5. Constraints, Benchmark Scope, and Known Limitations
B-XAIC confines itself to local explanations—ground-truth rationales are provided at a per-molecule level, with global dataset-level drivers of model behavior left unaddressed. Real-molecule data ensure clinical relevance but introduce uncertainty regarding the specific logic a model has captured, especially in ambiguous scenarios; model mislearning, rather than explainer deficiency, may underlie poor explanations.
The protocol’s dependence on ChEMBL 35 compounds, as well as discrete binary task definitions, frame what aspects of explanation can be benchmarked. Use of atom- and bond-level subgraphs (rather than, for instance, learned hierarchical motifs) defines the ground-truth granularity.

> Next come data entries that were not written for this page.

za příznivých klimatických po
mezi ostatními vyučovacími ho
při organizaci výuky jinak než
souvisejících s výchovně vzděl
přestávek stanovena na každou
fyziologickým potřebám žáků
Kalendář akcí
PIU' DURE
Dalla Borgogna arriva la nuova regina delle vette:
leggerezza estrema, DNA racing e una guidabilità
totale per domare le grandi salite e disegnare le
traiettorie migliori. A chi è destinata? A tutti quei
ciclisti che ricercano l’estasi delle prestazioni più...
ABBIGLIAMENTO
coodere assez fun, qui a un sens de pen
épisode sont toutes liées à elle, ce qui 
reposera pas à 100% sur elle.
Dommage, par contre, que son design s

6. Implementation, Distribution, and Prospective Extensions
B-XAIC is openly distributed under a CC-BY-SA license, with full dataset, predefined splits, and evaluation scripts hosted at https://huggingface.co/datasets/mproszewska/B-XAIC and https://github.com/mproszewska/B-XAIC. Researchers are encouraged to apply both NE and SE protocols, ensuring comparative rigor along orthogonal axes of faithfulness.

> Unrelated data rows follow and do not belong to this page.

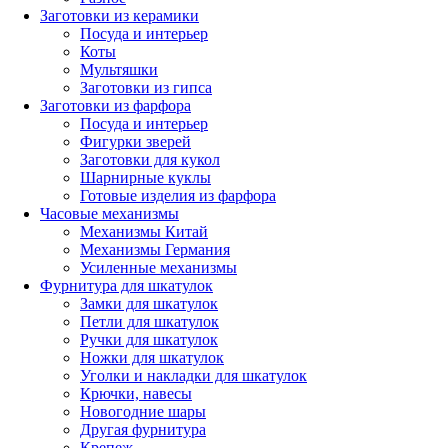
Заготовки из керамики
Посуда и интерьер
Коты
Мультяшки
Заготовки из гипса
Заготовки из фарфора
Посуда и интерьер
Фигурки зверей
Заготовки для кукол
Шарнирные куклы
Готовые изделия из фарфора
Часовые механизмы
Механизмы Китай
Механизмы Германия
Усиленные механизмы
Фурнитура для шкатулок
Замки для шкатулок
Петли для шкатулок
Ручки для шкатулок
Ножки для шкатулок
Уголки и накладки для шкатулок
Крючки, навесы
Новогодние шары
Другая фурнитура
Крепеж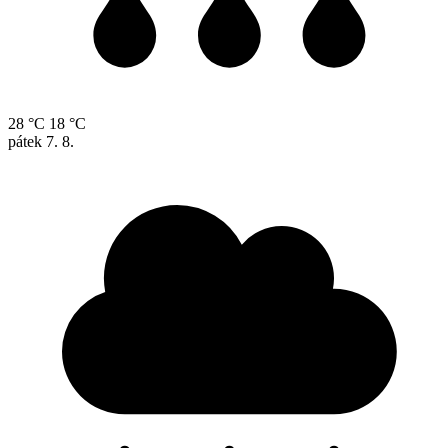
28 °C
18 °C
pátek
7. 8.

Potential extensions proposed include:
- Introduction of activity-cliff scenarios, testing explanation robustness to minimal but property-critical chemical edits.
- Inclusion of global (dataset-level) explanation evaluation.
- Supplementation with fidelity metrics (e.g., insertion/deletion analysis) in addition to accuracy-based AUROC/IQR-based scores.
- Architectural innovations or training modifications to minimize information diffusion—tightening attribution locality.
B-XAIC establishes a high-fidelity, real-world standard for GNN explainability assessment, diagnosing core deficits in localization and grounding of chemical explanations, and provides a scalable, reproducible protocol for future advances in molecular graph XAI (Proszewska et al., 28 May 2025).